Sunday, May 10, 2015

Huckabee: giving retirees what they paid for

Over at the Corner, my AEI colleague Ramesh Ponnuru looks at former Arkansas Gov. Mike Huckabee’s shameless – and I think mistaken – pitch to seniors as Huckabee launches his campaign for the GOP presidential nomination. Huckabee says:

“You were forced to pay for Social Security and Medicare for 50 years. The government grabs money from our paychecks and says it will be waiting for us when we turn 65. If Congress wants to take away someone’s retirement, let them end their own Congressional pensions-not your Social Security. As President, I promise you will get what you paid for!”

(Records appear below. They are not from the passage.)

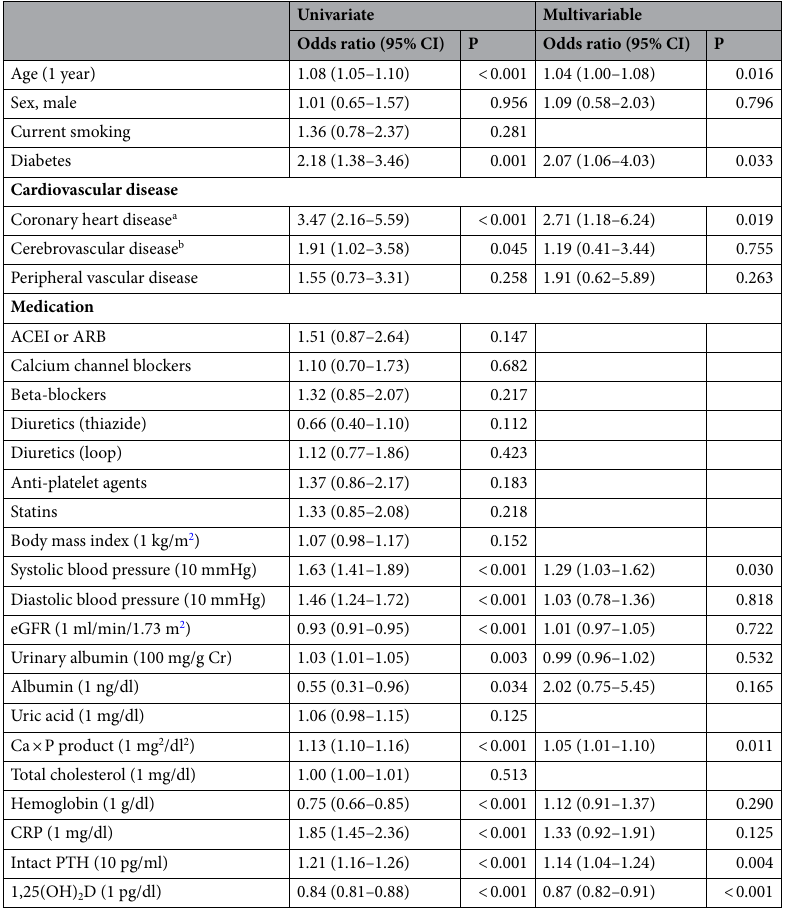
Table 2. Univariate and multivariable analyses for variables associated with aortic valve calcification in the study population (n = 513). Data are presented as odds ratio and 95% confidence interval (CI). a Coronary heart disease is defined as a history of coronary artery bypass surgery or percutaneous transluminal coronary angioplasty. b Cerebrovascular disease is defined as a history of stroke or transient ischemic attack. ACEI angiotensin-converting enzyme inhibitors, ARB angiotensin receptor blockers, Ca × P product, calcium × phosphorus product, CKD chronic kidney disease, CRP C-reactive protein, eGFR estimated glomerular filtration rate, PTH parathyroid hormone, 1,25(OH) 2 D 1,25-dihydroxyvitamin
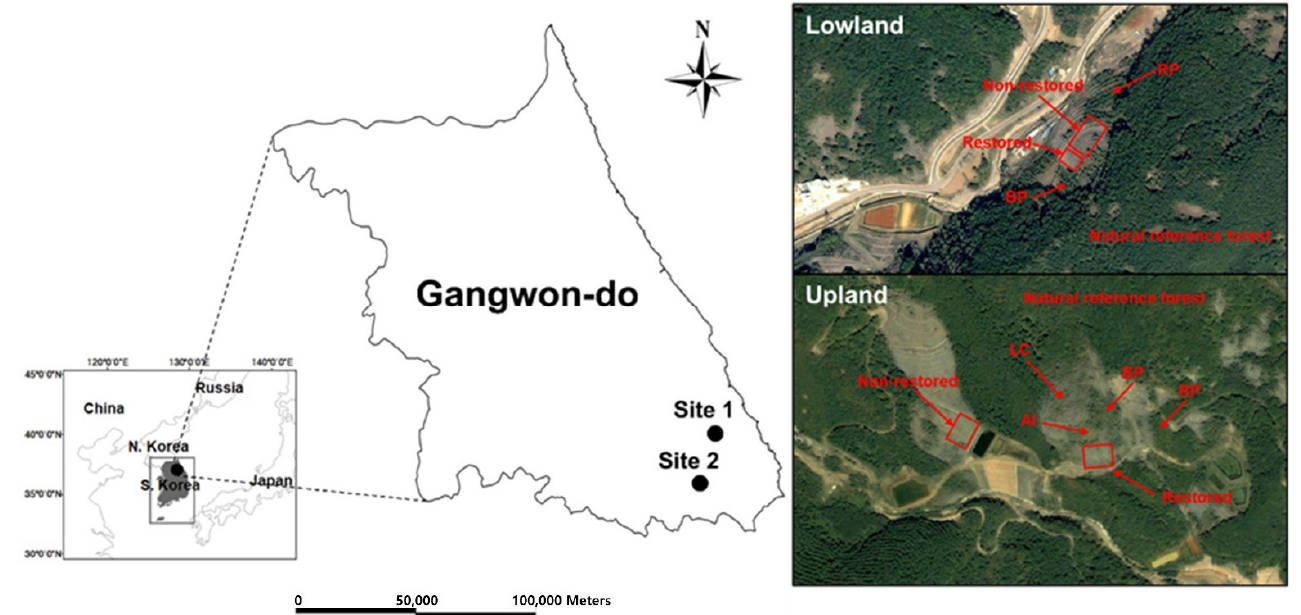
Figure 1. A map showing the study sites of the abandoned coal mine. Do indicates the administrative unit corresponding to the province. BP: Betula platyphylla var. japonica , RP: Robinia pseudoacacia , LC: Lespedeza cyrtobotrya , AI: Alnus incana subsp. hirsuta.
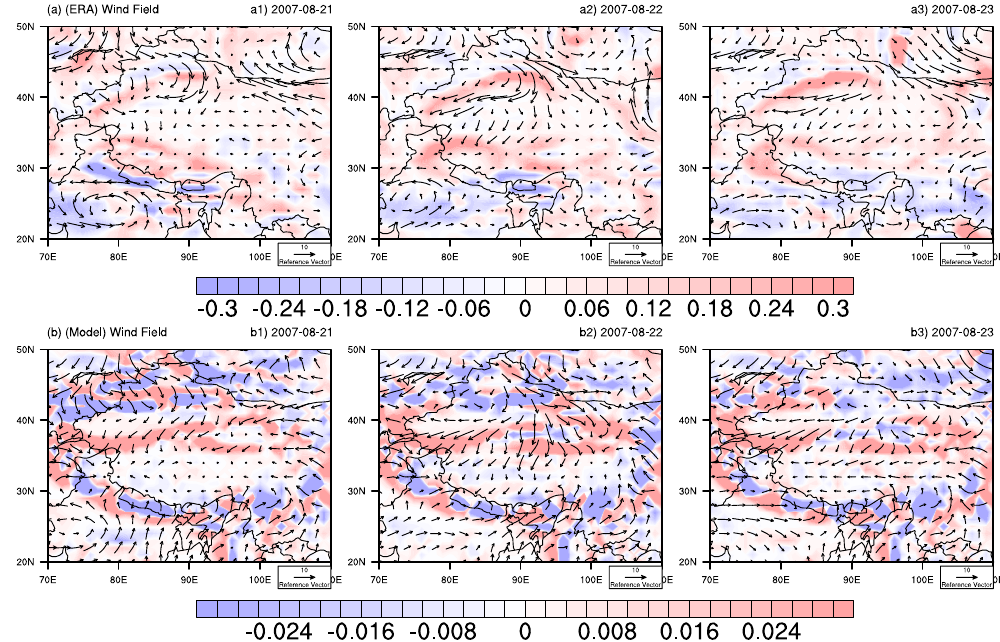
Figure 7. (a) Wind field from ERA-Interim at the 850hPa level (arrows for the U and V components of the horizontal wind, units: ms − 1 ; colors for the vertical wind velocity, the unit is Pas − 1 and the values are negative for updrafts and positive for downdrafts) from 21 to 23 August 2007. (b) Same as (a) but for the simulated wind field at 20m (units: ms − 1 , the values of the vertical wind velocity are negative for downdrafts and positive for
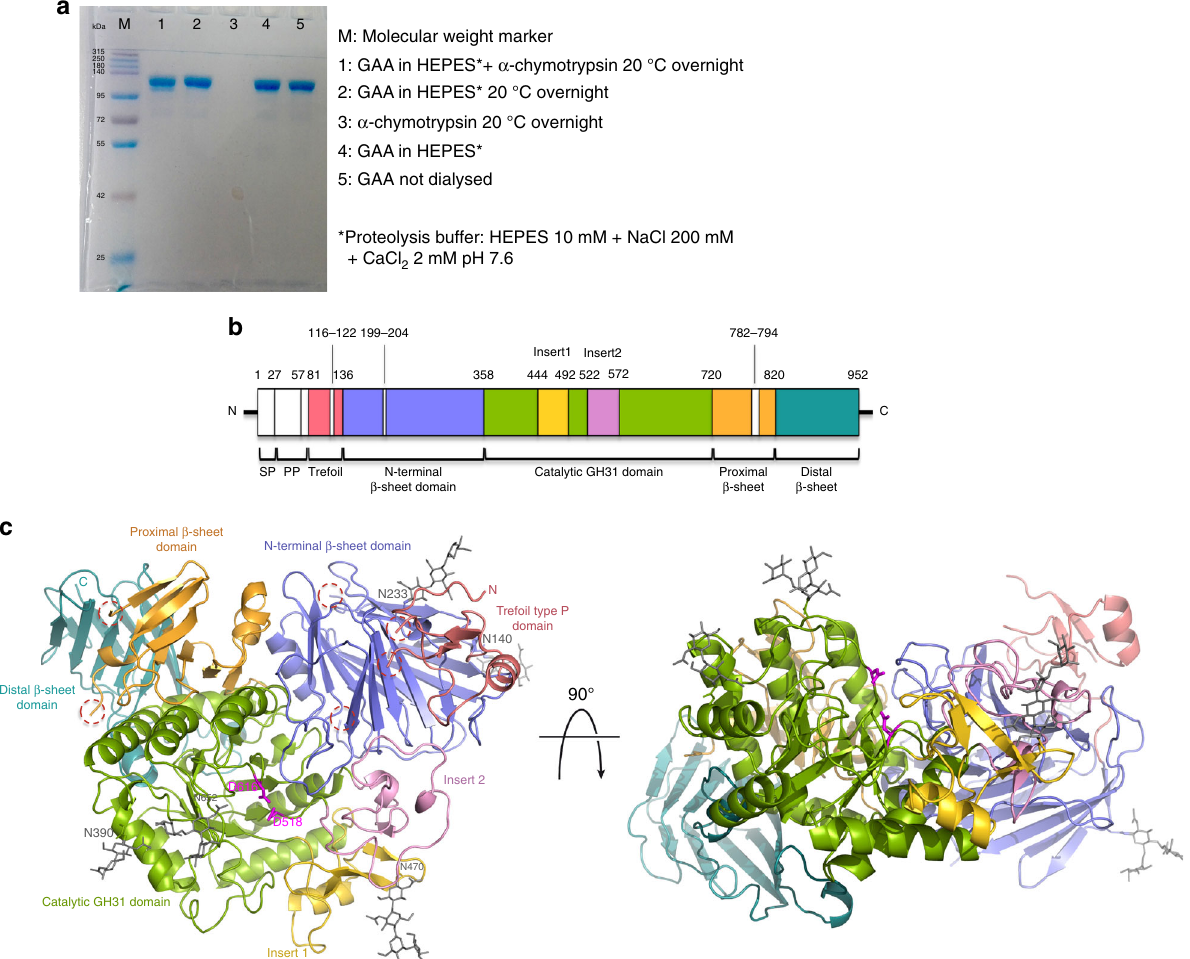
Fig. 2 Structure of mature rhGAA. a Proteolytic treatment of rhGAA. b Schematic representation of the sequence of GAA. Myozyme ® rhGAA used in ERT starts at residue Q57. Domains corresponding to the rhGAA structure are colored as in c , with the regions removed by treatment with α -chymotrypsin colored in white. c Cartoon representation of the structure of rhGAA consisting of the trefoil type-P domain (salmon), the N-terminal β -sheet domain (slate), the catalytic GH31 ( β / α ) 8 barrel domain (green) with insert I (gold) and insert II (pink), and the proximal (orange) and distal (teal) β -sheet domains. Catalytic residues (magenta) and glycan chains (grey) are depicted as sticks. Dashed lined circles highlight peptide portions removed by proteolysis with α -chymotrypsin before crystallization. (SP, signal peptide; PP,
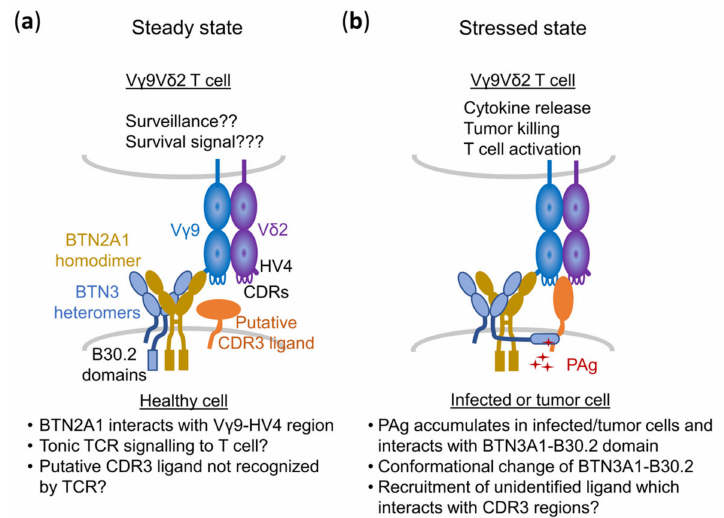
Figure 6. Composite ligand model of PAg sensing by the V γ 9V δ 2 TCR. ( a ) Steady state: A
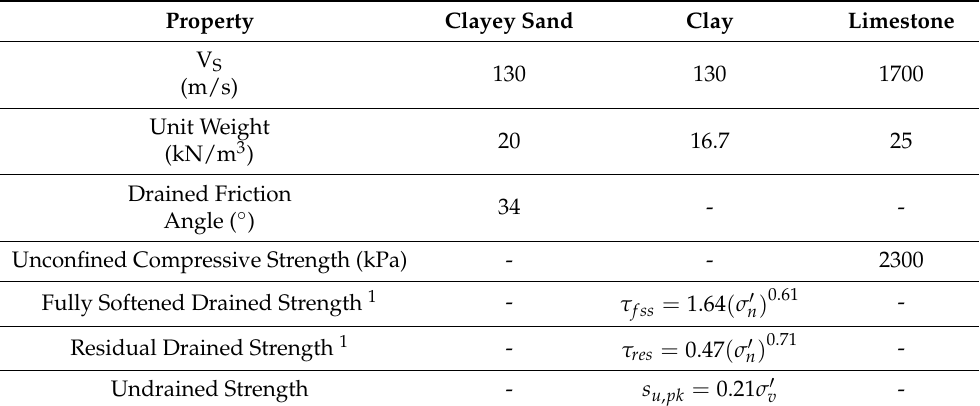
Table 2. Properties of the various layers used for the slope stability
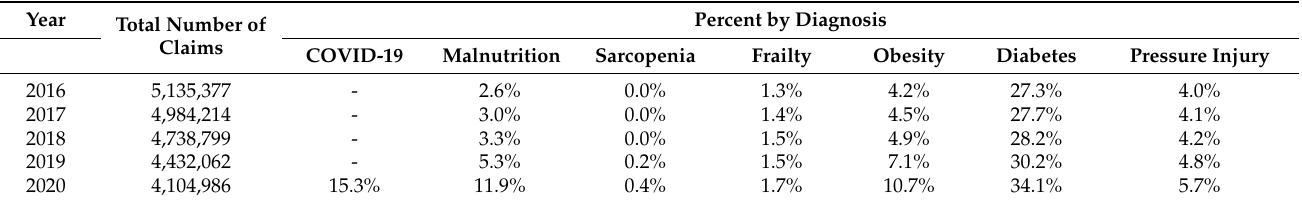
Table 2. Percentage of diagnosed conditions by year for the skilled nursing facility US Medicare claim set of specific diagnoses * (n =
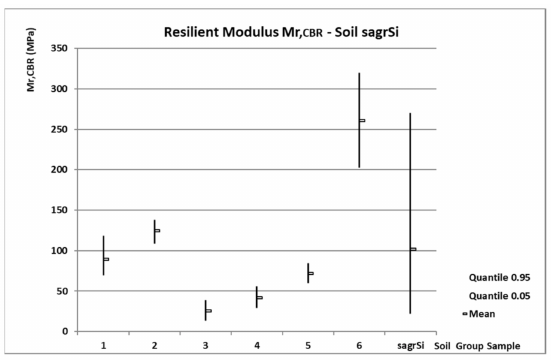
Figure 5. Statistical quantities—mean, 0.05 quantile, 0.95 quantile of M r,CBR for sagrSi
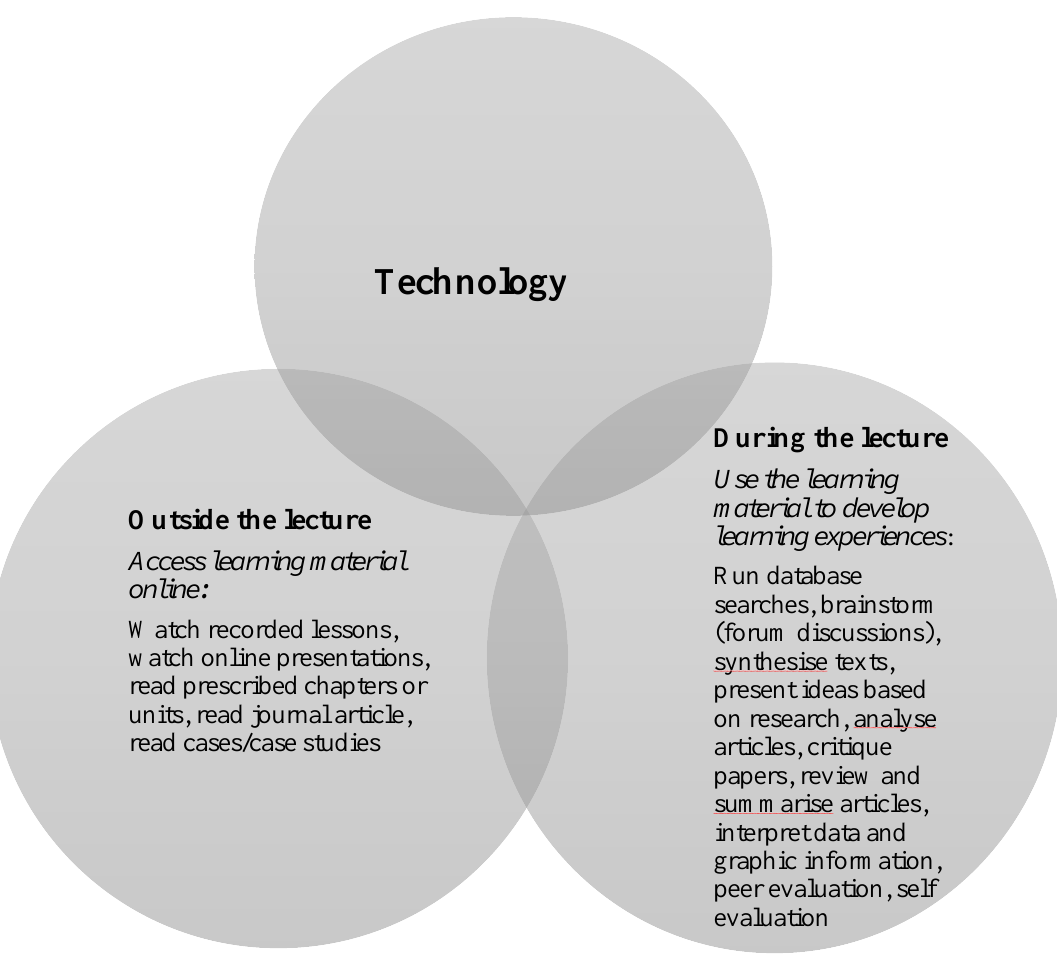
Figure 7. Technology-assisted instructional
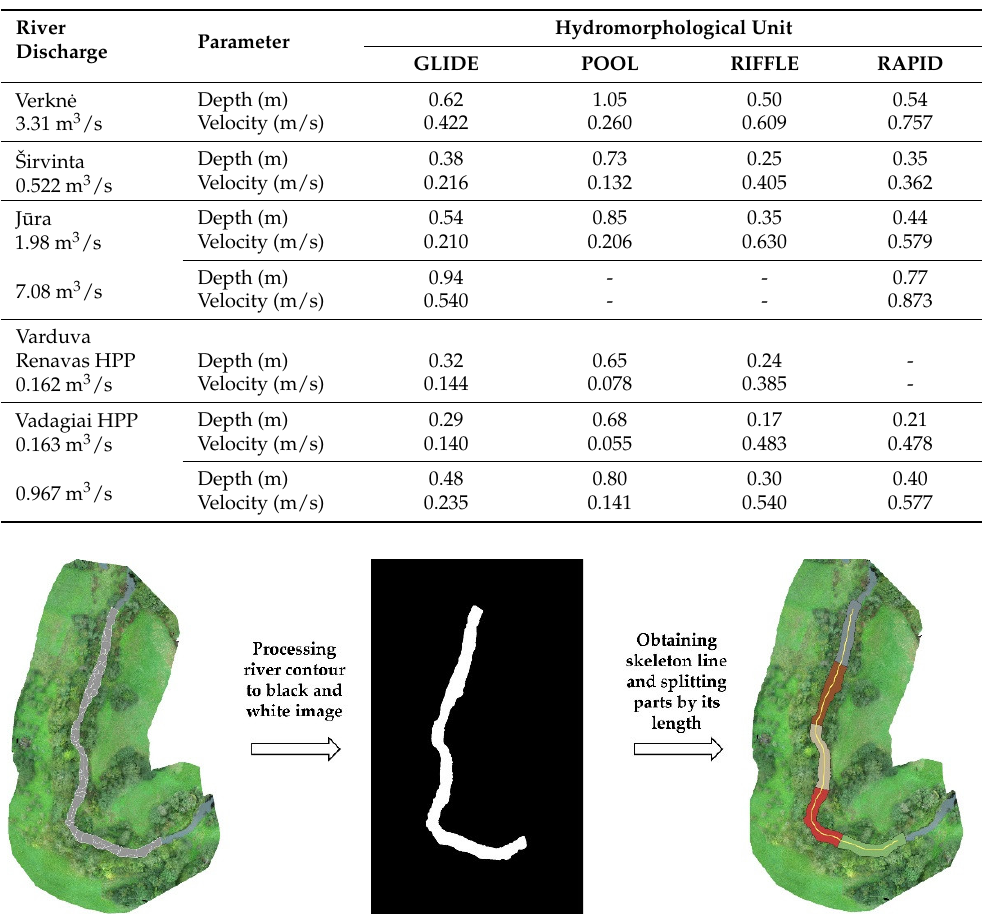
Table 2. Average values of depth and streamflow velocity for different hydromorphological units in studied river stretches.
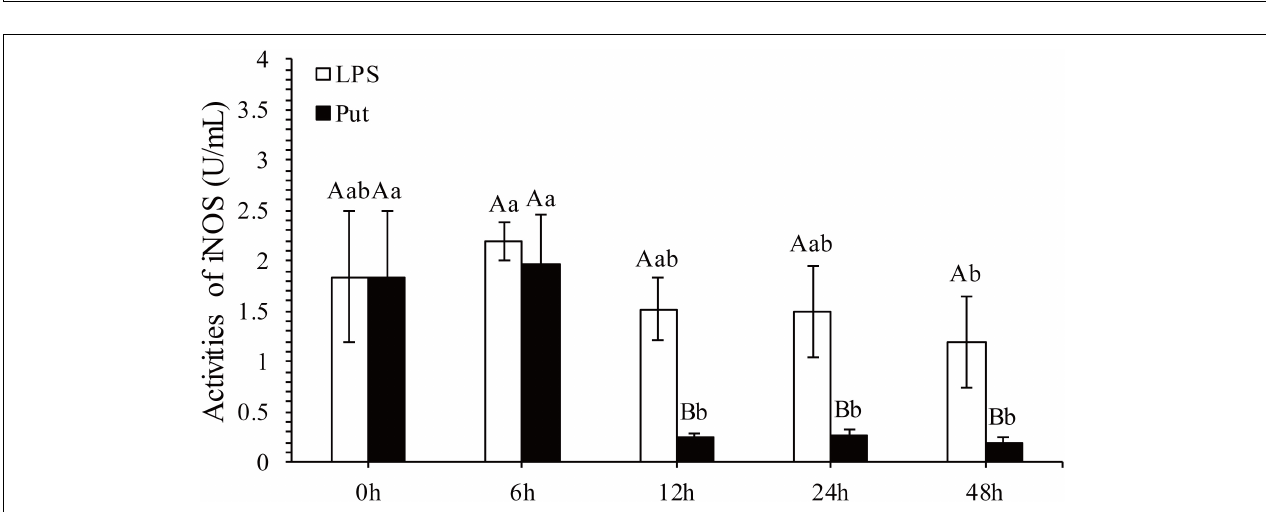
FIGURE 3 | Detection of iNOS activity in serum after the putrescine treatment. Values are shown as mean ± SE ( N = 5). iNOS, inducible nitric oxide synthase. Lowercase letters represent differences at different time points in the same groups, and capital letters represent differences in the different groups at same time points. Lipopolysaccharide (LPS) group, PBS_LPS; Put group, Put dihydrochloride_LPS.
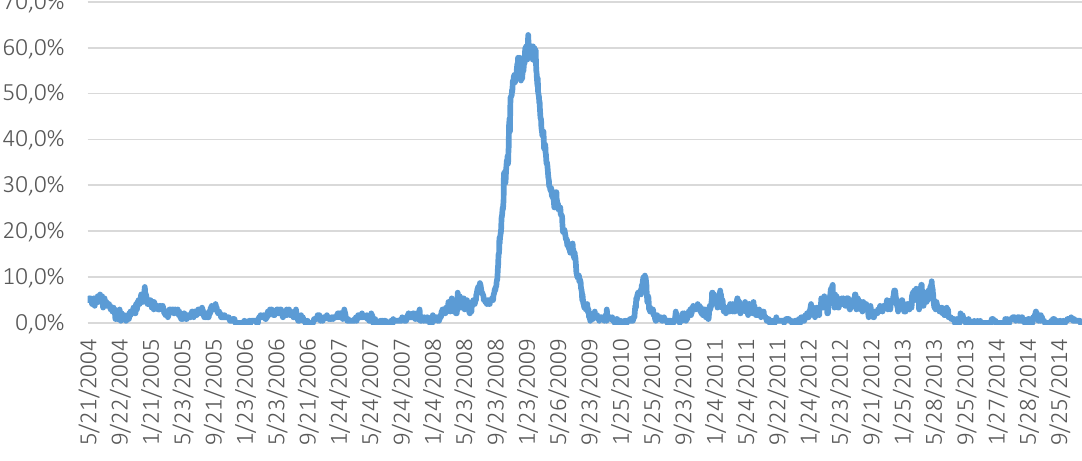
Figure 2. One-hundred (100) observations forecast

One problem with this statement is basic math: since Social Security and Medicare are (vastly) underfunded, we either need to pay more in or get less out. Sure, politicians promised us a certain benefit formula, but they also promised a certain tax rate. Huckabee implicitly asserts that changes should be in the tax side, not the benefit side. Good luck running in a Republican primary on that platform.

Second, as Ramesh points out, Huckabee’s support for the Fair Tax implies a 30% sales tax on goods and services. So seniors’ benefits might not be cut under a Huckabee administration, but the amount they could buy with their benefits would fall by 30%. Again, good luck.

Finally, Huckabee’s basic “get what you paid for” statement is incorrect: by law, Social Security benefits will be cut when the trust fund runs out (next year for disability, in the early 2030s for retirement). Whatever you may believe about the economics of the trust fund – personally, not much – the trust funds’ exhaustion is by definition a signal that Americans haven’t paid enough to fund the benefits they’ve been promised. In other words, Huckabee’s Social Security policy could be to slash benefits across the board by 25% when the trust fund runs out and that policy would be entirely consisting with his promise that “you will get what you paid for.” Just not a penny more.

3 comments:

WilliamLarsen said...

"the trust funds’ exhaustion is by definition a signal that Americans haven’t paid enough to fund the benefits they’ve been promised."

Americans as a whole have not paid enough to fund the benefits. The problem is we know who did not pay enough and who are paying far more.

There is also one other cause for the trust funds's exhaustion. Social security paid meaningful benefits without meaningful taxes to those cohorts born prior to 1938 and those with non working spouses ~1945.

Today's workers are paying far more for their benefits than they are worth. This means today's workers have paid for their benefits.

It is a shame that politicians did not explain Social Security to the public. I suppose had they done so back in 1943, it would have been repealed very quickly. But politicians covered up the fiasco and swept it under the rug. The problem is the tax is 10.6% of wages, trust fund will be exhausted and unfunded liability grows by more than $1 Trillion a year.

JoeTheEconomist said...

Huckabee and the whole army of we have paid for our benefits, comes from one idea. They want to be excluded from the financing costs of the first set of retirees.

The first 40-50 years of retirees took out benefits disproportionate to contribution. This gift cost someone money. You have only paid the full price of benefits provided that you were excluded from paying for the gift. Huckabee has yet to explain why he should be excluded from helping with the 'start-up' costs.

WilliamLarsen said...

"One problem with this statement is basic math: since Social Security and Medicare are (vastly) underfunded, we either need to pay more in or get less out."

There is a third way. Repeals the Social Security Act. IS this any less fair than asking workers to pay more or for current beneficiaries to get far less?

Social Security was never fair and cannot be made fair. With each passing year, it becomes far more unfair than fair.

The SS Social Security has water coming in so fast there is no way to save it. The best thing to do is get as many off it as possible before it takes everyone down.